How do data get aggregated? Kapur says, for example, data related to children’s weight and height are collected at the Anganwadi level at which point they are not digitised but mostly noted down in registers. At higher levels, the data are digitised, at, say, the district level. When this happens, data are requested from the Anganwadis and are compiled to count the number of children but not their individual details.

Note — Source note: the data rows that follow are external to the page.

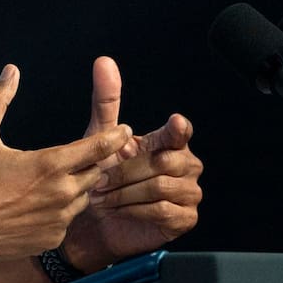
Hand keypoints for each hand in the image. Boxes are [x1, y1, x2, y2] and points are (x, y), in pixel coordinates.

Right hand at [0, 64, 132, 263]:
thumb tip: (11, 70)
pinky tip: (38, 205)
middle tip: (78, 156)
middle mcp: (61, 194)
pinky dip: (60, 211)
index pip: (97, 147)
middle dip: (91, 163)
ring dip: (76, 187)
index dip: (115, 137)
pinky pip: (66, 220)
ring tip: (54, 180)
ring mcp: (58, 220)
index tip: (125, 130)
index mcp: (50, 165)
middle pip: (95, 173)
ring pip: (82, 198)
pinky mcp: (51, 239)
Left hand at [62, 57, 202, 270]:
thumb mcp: (100, 137)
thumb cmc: (101, 176)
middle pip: (162, 162)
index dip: (177, 129)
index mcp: (168, 143)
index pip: (179, 132)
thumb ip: (106, 100)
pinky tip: (119, 210)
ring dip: (126, 192)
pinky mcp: (184, 219)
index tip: (175, 124)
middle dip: (125, 172)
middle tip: (99, 181)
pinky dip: (135, 210)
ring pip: (161, 187)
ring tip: (104, 196)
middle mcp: (185, 165)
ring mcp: (188, 192)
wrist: (94, 221)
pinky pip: (163, 210)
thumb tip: (103, 61)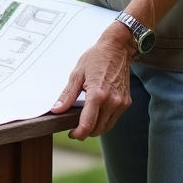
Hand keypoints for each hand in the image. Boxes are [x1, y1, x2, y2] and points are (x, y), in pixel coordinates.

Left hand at [51, 22, 135, 138]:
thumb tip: (57, 110)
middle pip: (97, 129)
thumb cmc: (96, 58)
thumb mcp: (77, 74)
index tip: (71, 133)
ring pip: (107, 127)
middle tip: (75, 126)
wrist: (117, 49)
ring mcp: (121, 103)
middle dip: (85, 131)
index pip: (87, 124)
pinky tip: (97, 112)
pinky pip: (114, 119)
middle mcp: (112, 101)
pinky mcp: (126, 102)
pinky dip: (104, 120)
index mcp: (97, 95)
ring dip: (95, 128)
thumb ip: (67, 95)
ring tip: (86, 119)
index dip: (78, 133)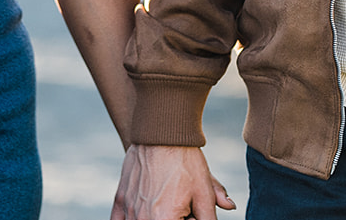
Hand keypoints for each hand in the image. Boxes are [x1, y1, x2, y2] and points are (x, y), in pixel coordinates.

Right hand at [111, 144, 236, 219]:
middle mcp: (141, 218)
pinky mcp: (120, 198)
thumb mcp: (204, 193)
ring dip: (155, 216)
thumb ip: (210, 218)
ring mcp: (128, 209)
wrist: (161, 133)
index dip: (190, 219)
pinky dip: (130, 219)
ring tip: (168, 200)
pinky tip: (145, 212)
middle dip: (176, 217)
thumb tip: (225, 212)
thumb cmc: (185, 163)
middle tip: (183, 203)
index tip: (192, 210)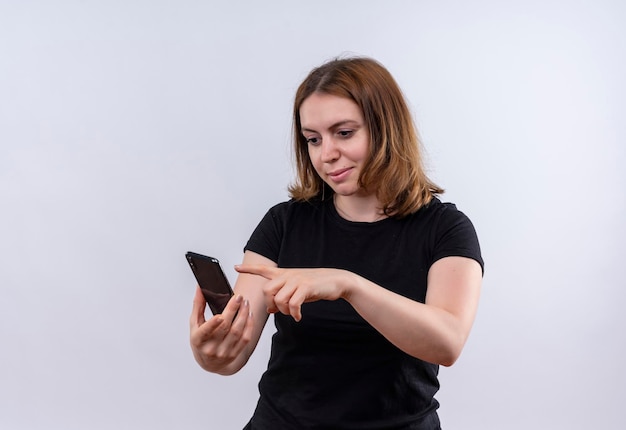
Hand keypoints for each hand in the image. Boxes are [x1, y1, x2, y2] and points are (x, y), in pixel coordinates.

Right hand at [189, 287, 252, 372]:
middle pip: (225, 328)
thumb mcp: (195, 324)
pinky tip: (249, 314)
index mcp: (198, 340)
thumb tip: (199, 288)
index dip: (213, 324)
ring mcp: (224, 352)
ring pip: (237, 332)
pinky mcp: (235, 353)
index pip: (205, 332)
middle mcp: (211, 348)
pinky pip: (245, 338)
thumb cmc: (200, 341)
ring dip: (243, 315)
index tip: (220, 315)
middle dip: (233, 310)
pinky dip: (249, 325)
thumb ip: (198, 306)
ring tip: (245, 303)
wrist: (209, 363)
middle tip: (239, 297)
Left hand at [234, 265, 350, 321]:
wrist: (336, 280)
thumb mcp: (296, 289)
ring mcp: (296, 280)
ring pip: (279, 299)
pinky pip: (292, 304)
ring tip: (292, 313)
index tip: (236, 267)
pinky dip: (294, 314)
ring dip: (283, 311)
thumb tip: (270, 310)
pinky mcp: (306, 287)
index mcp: (284, 274)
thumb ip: (282, 296)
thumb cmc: (315, 286)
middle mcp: (288, 275)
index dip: (249, 269)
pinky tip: (298, 316)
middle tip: (278, 311)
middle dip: (270, 304)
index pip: (263, 269)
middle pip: (267, 291)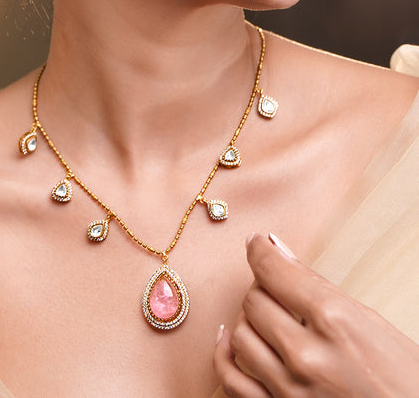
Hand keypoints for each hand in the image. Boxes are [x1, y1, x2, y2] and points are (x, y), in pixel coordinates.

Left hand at [213, 233, 418, 396]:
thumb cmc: (402, 379)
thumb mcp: (369, 321)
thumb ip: (318, 286)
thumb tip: (279, 252)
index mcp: (334, 321)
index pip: (274, 271)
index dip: (259, 249)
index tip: (256, 243)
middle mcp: (306, 355)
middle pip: (254, 301)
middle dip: (262, 286)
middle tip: (274, 286)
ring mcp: (290, 390)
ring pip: (240, 336)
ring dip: (249, 319)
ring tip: (267, 315)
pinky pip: (232, 381)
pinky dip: (223, 356)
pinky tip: (229, 340)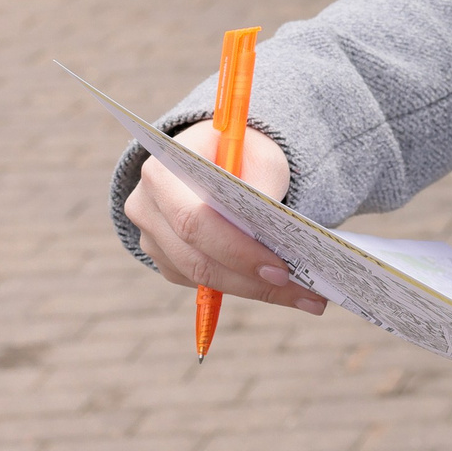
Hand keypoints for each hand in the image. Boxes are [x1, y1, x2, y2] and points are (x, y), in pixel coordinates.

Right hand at [122, 122, 324, 312]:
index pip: (194, 221)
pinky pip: (203, 283)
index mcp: (161, 172)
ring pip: (200, 277)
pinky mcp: (166, 260)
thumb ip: (263, 185)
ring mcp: (151, 238)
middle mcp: (146, 208)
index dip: (236, 249)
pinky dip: (244, 288)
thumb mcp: (260, 155)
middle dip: (250, 279)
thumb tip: (272, 233)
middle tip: (301, 290)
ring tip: (306, 297)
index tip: (281, 269)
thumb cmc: (241, 153)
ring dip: (254, 291)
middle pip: (195, 258)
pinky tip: (283, 291)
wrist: (219, 156)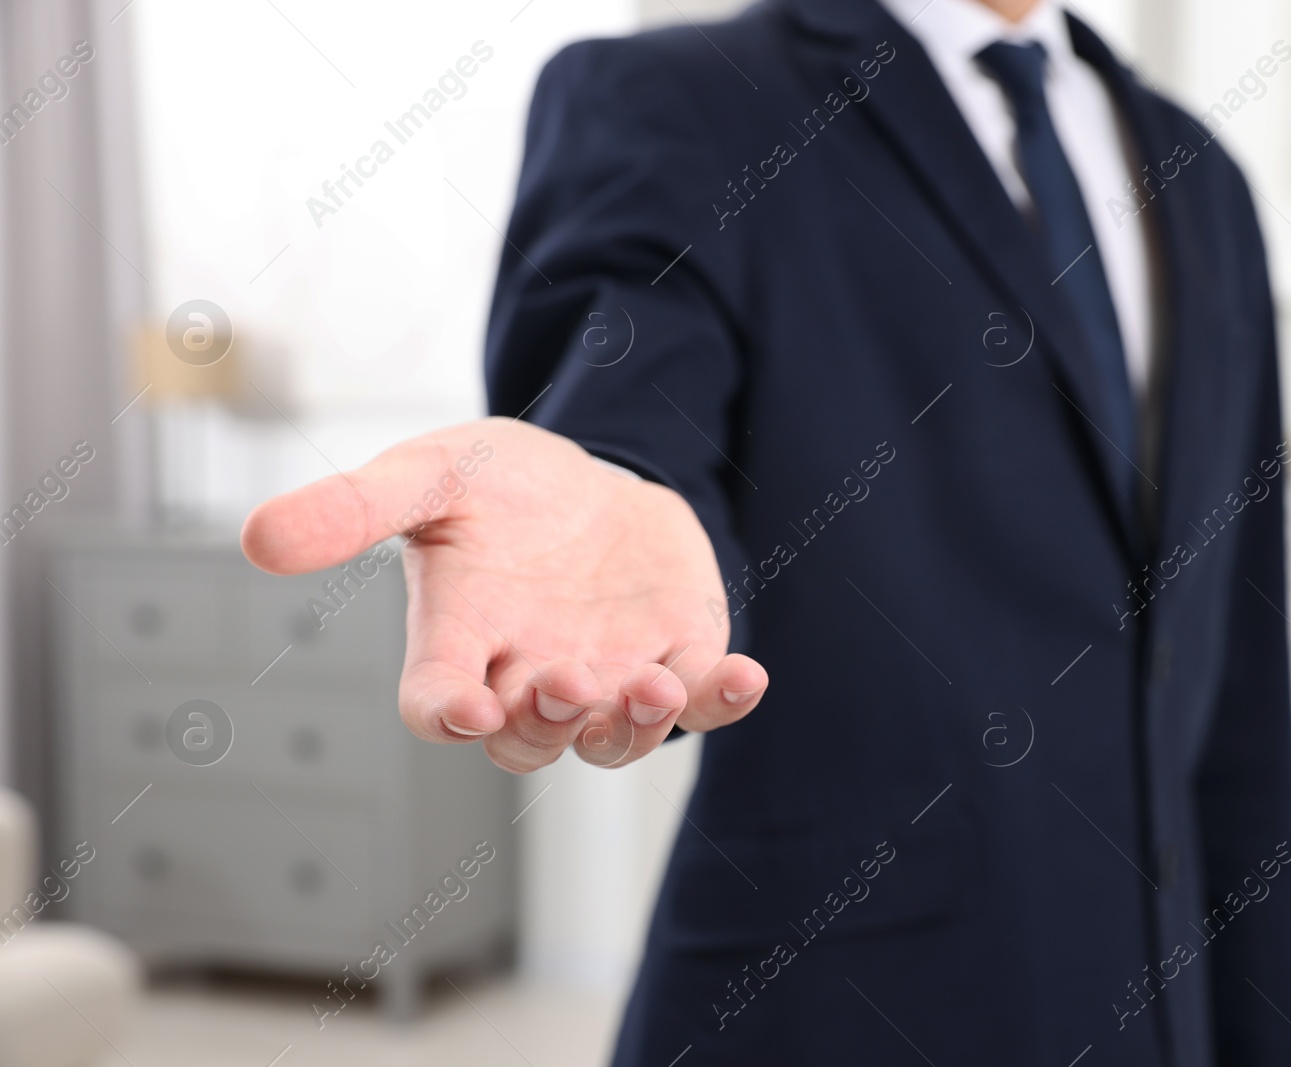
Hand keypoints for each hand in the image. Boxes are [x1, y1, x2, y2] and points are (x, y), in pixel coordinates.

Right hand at [240, 416, 765, 771]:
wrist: (591, 475)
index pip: (436, 703)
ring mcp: (606, 676)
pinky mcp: (675, 658)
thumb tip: (258, 538)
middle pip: (527, 740)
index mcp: (460, 640)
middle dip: (547, 721)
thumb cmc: (497, 484)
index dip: (447, 714)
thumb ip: (356, 506)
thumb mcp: (430, 473)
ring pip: (611, 739)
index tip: (467, 706)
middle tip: (564, 682)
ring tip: (652, 686)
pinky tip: (746, 678)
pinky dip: (721, 701)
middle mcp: (528, 676)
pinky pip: (699, 702)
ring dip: (630, 724)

Menon also pointed to the need to keep a broad focus in the use of data for programmes. “If I am looking at a stunted child, I need to keep walking back from ‘why is that child stunted’? Because it was born to an adolescent mother,” she explained. “But why was there an adolescent pregnancy in that house? Why couldn’t the mother go to school? Oh, the family was really poor, the mid-day meal is not working in the school or the school is too far. You need data on all those things to lead us to the right action for the problem at hand.”

Way ahead

  • Make available the data collected and analysed for monitoring purposes to frontline workers so they can take targeted decisions on nutrition because centralised policies tend to overlook micro and local issues: Avani Kapur, Accountability Initiative.
  • Incorporate an understanding of village-specific problems like income variations or differences in water sources to diagnose why two neighbouring villages report different rates of undernutrition and make fixes. “Once diagnosed, policies or intervention can be determined. For instance, if it is social issues, then awareness generation would be key”: Kapur, Accountability Initiative.
  • Ensure participatory learning and action facilitated by ASHA workers in order to act on micro issues. This also leads to community engagement: Purnima Menon, International Food Policy Research Institute.
  • Deploy technology-enabled tools such as the POSHAN tracker – developed in 2021 by the Ministry of Women and Child Development to monitor and improve service delivery to lactating mothers, pregnant women and children between zero to six years – to track village-level data and enable on-ground action: Menon, International Food Policy Research Institute.

This article first appeared on IndiaSpend, a data-driven and public-interest journalism non-profit.